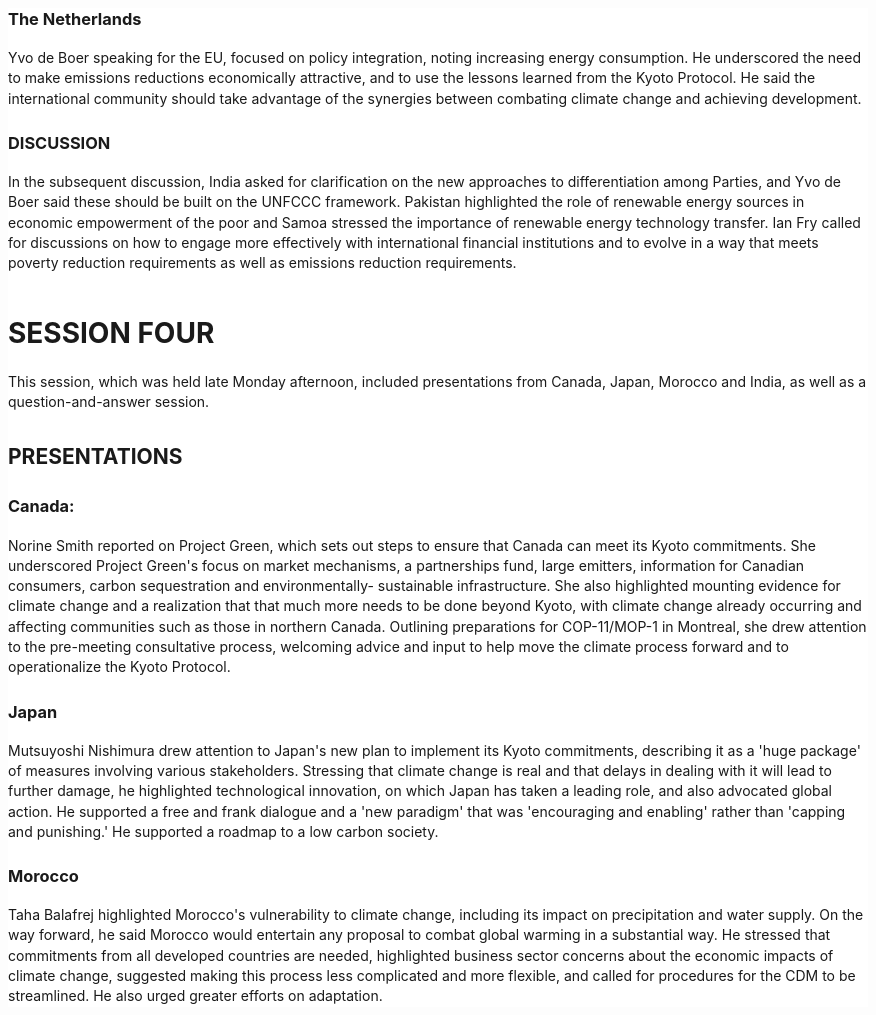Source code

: ###     The Netherlands

Yvo de Boer speaking for the EU, focused on  policy integration, noting increasing energy consumption. He  underscored the need to make emissions reductions economically  attractive, and to use the lessons learned from the Kyoto  Protocol. He said the international community should take  advantage of the synergies between combating climate change and  achieving development.

### DISCUSSION

In the subsequent discussion, India asked for  clarification on the new approaches to differentiation among  Parties, and Yvo de Boer said these should be built on the UNFCCC  framework. Pakistan highlighted the role of renewable energy  sources in economic empowerment of the poor and Samoa stressed the  importance of renewable energy technology transfer. Ian Fry called  for discussions on how to engage more effectively with  international financial institutions and to evolve in a way that  meets poverty reduction requirements as well as emissions  reduction requirements.

# SESSION FOUR

This session, which was held late Monday afternoon, included  presentations from Canada, Japan, Morocco and India, as well as a  question-and-answer session.

## PRESENTATIONS

### Canada:

Norine Smith reported on Project Green,  which sets out steps to ensure that Canada can meet its Kyoto  commitments. She underscored Project Green's focus on market  mechanisms, a partnerships fund, large emitters, information for  Canadian consumers, carbon sequestration and environmentally- sustainable infrastructure. She also highlighted mounting evidence  for climate change and a realization that that much more needs to  be done beyond Kyoto, with climate change already occurring and  affecting communities such as those in northern Canada. Outlining  preparations for COP-11/MOP-1 in Montreal, she drew attention to  the pre-meeting consultative process, welcoming advice and input  to help move the climate process forward and to operationalize the  Kyoto Protocol.

###     Japan

Mutsuyoshi Nishimura drew attention to Japan's new plan to  implement its Kyoto commitments, describing it as a 'huge package'  of measures involving various stakeholders. Stressing that climate  change is real and that delays in dealing with it will lead to  further damage, he highlighted technological innovation, on which  Japan has taken a leading role, and also advocated global action.  He supported a free and frank dialogue and a 'new paradigm' that  was 'encouraging and enabling' rather than 'capping and  punishing.' He supported a roadmap to a low carbon society.

###     Morocco

Taha Balafrej highlighted Morocco's vulnerability to  climate change, including its impact on precipitation and water  supply. On the way forward, he said Morocco would entertain any  proposal to combat global warming in a substantial way. He  stressed that commitments from all developed countries are needed,  highlighted business sector concerns about the economic impacts of  climate change, suggested making this process less complicated and  more flexible, and called for procedures for the CDM to be  streamlined. He also urged greater efforts on adaptation.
........
Pull out every line in the material above where "role" occurs.

In the subsequent discussion, India asked for  clarification on the new approaches to differentiation among  Parties, and Yvo de Boer said these should be built on the UNFCCC  framework. Pakistan highlighted the role of renewable energy  sources in economic empowerment of the poor and Samoa stressed the  importance of renewable energy technology transfer. Ian Fry called  for discussions on how to engage more effectively with  international financial institutions and to evolve in a way that  meets poverty reduction requirements as well as emissions  reduction requirements.
Mutsuyoshi Nishimura drew attention to Japan's new plan to  implement its Kyoto commitments, describing it as a 'huge package'  of measures involving various stakeholders. Stressing that climate  change is real and that delays in dealing with it will lead to  further damage, he highlighted technological innovation, on which  Japan has taken a leading role, and also advocated global action.  He supported a free and frank dialogue and a 'new paradigm' that  was 'encouraging and enabling' rather than 'capping and  punishing.' He supported a roadmap to a low carbon society.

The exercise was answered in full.